(Saved data entries)

****************

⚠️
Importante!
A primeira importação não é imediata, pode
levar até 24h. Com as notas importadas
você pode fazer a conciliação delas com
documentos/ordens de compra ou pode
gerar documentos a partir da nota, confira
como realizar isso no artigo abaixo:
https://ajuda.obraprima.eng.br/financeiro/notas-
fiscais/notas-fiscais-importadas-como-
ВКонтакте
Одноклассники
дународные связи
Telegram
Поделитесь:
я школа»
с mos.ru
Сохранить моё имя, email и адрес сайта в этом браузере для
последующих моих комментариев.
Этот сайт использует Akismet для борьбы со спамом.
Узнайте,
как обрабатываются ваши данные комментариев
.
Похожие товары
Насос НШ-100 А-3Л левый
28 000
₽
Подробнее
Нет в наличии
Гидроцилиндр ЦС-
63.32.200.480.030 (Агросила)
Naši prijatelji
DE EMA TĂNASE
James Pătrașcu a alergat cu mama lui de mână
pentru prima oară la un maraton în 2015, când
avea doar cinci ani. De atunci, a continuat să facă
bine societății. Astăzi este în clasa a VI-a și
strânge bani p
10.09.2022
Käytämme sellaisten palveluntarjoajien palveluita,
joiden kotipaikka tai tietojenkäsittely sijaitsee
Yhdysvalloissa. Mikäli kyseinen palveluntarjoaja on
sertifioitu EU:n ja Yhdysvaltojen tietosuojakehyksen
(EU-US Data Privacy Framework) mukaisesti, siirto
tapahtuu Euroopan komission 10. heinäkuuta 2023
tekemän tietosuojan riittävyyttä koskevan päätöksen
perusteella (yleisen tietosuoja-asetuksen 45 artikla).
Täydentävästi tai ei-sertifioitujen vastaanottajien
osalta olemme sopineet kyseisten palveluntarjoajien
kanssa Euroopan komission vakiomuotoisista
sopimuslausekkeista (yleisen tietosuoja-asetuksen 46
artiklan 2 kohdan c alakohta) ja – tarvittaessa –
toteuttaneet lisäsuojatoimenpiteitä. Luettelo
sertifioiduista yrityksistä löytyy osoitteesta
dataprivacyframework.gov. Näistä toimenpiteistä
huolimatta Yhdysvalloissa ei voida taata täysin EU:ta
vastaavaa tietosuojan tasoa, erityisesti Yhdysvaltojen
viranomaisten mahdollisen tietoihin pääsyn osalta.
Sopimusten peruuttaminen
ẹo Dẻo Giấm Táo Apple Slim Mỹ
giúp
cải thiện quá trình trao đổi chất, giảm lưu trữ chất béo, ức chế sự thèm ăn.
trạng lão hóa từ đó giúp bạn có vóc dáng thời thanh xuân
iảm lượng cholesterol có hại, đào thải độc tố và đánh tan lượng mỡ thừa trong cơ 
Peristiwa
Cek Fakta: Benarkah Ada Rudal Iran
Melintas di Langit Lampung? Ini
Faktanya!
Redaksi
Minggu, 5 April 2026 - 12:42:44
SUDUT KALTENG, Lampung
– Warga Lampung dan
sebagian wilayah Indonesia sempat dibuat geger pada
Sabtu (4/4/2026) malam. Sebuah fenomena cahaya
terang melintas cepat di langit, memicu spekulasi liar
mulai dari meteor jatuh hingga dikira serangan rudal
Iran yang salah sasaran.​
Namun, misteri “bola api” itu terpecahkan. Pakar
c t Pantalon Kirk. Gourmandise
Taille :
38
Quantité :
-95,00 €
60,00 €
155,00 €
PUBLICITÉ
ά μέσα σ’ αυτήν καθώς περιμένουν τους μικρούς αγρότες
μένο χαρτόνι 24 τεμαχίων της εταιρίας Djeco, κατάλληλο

****************

## Task statement
Write out every line of the material above, character for character, with the same line breaks.

## Answer to the problem
⚠️
Importante!
A primeira importação não é imediata, pode
levar até 24h. Com as notas importadas
você pode fazer a conciliação delas com
documentos/ordens de compra ou pode
gerar documentos a partir da nota, confira
como realizar isso no artigo abaixo:
https://ajuda.obraprima.eng.br/financeiro/notas-
fiscais/notas-fiscais-importadas-como-
ВКонтакте
Одноклассники
дународные связи
Telegram
Поделитесь:
я школа»
с mos.ru
Сохранить моё имя, email и адрес сайта в этом браузере для
последующих моих комментариев.
Этот сайт использует Akismet для борьбы со спамом.
Узнайте,
как обрабатываются ваши данные комментариев
.
Похожие товары
Насос НШ-100 А-3Л левый
28 000
₽
Подробнее
Нет в наличии
Гидроцилиндр ЦС-
63.32.200.480.030 (Агросила)
Naši prijatelji
DE EMA TĂNASE
James Pătrașcu a alergat cu mama lui de mână
pentru prima oară la un maraton în 2015, când
avea doar cinci ani. De atunci, a continuat să facă
bine societății. Astăzi este în clasa a VI-a și
strânge bani p
10.09.2022
Käytämme sellaisten palveluntarjoajien palveluita,
joiden kotipaikka tai tietojenkäsittely sijaitsee
Yhdysvalloissa. Mikäli kyseinen palveluntarjoaja on
sertifioitu EU:n ja Yhdysvaltojen tietosuojakehyksen
(EU-US Data Privacy Framework) mukaisesti, siirto
tapahtuu Euroopan komission 10. heinäkuuta 2023
tekemän tietosuojan riittävyyttä koskevan päätöksen
perusteella (yleisen tietosuoja-asetuksen 45 artikla).
Täydentävästi tai ei-sertifioitujen vastaanottajien
osalta olemme sopineet kyseisten palveluntarjoajien
kanssa Euroopan komission vakiomuotoisista
sopimuslausekkeista (yleisen tietosuoja-asetuksen 46
artiklan 2 kohdan c alakohta) ja – tarvittaessa –
toteuttaneet lisäsuojatoimenpiteitä. Luettelo
sertifioiduista yrityksistä löytyy osoitteesta
dataprivacyframework.gov. Näistä toimenpiteistä
huolimatta Yhdysvalloissa ei voida taata täysin EU:ta
vastaavaa tietosuojan tasoa, erityisesti Yhdysvaltojen
viranomaisten mahdollisen tietoihin pääsyn osalta.
Sopimusten peruuttaminen
ẹo Dẻo Giấm Táo Apple Slim Mỹ
giúp
cải thiện quá trình trao đổi chất, giảm lưu trữ chất béo, ức chế sự thèm ăn.
trạng lão hóa từ đó giúp bạn có vóc dáng thời thanh xuân
iảm lượng cholesterol có hại, đào thải độc tố và đánh tan lượng mỡ thừa trong cơ 
Peristiwa
Cek Fakta: Benarkah Ada Rudal Iran
Melintas di Langit Lampung? Ini
Faktanya!
Redaksi
Minggu, 5 April 2026 - 12:42:44
SUDUT KALTENG, Lampung
– Warga Lampung dan
sebagian wilayah Indonesia sempat dibuat geger pada
Sabtu (4/4/2026) malam. Sebuah fenomena cahaya
terang melintas cepat di langit, memicu spekulasi liar
mulai dari meteor jatuh hingga dikira serangan rudal
Iran yang salah sasaran.​
Namun, misteri “bola api” itu terpecahkan. Pakar
c t Pantalon Kirk. Gourmandise
Taille :
38
Quantité :
-95,00 €
60,00 €
155,00 €
PUBLICITÉ
ά μέσα σ’ αυτήν καθώς περιμένουν τους μικρούς αγρότες
μένο χαρτόνι 24 τεμαχίων της εταιρίας Djeco, κατάλληλο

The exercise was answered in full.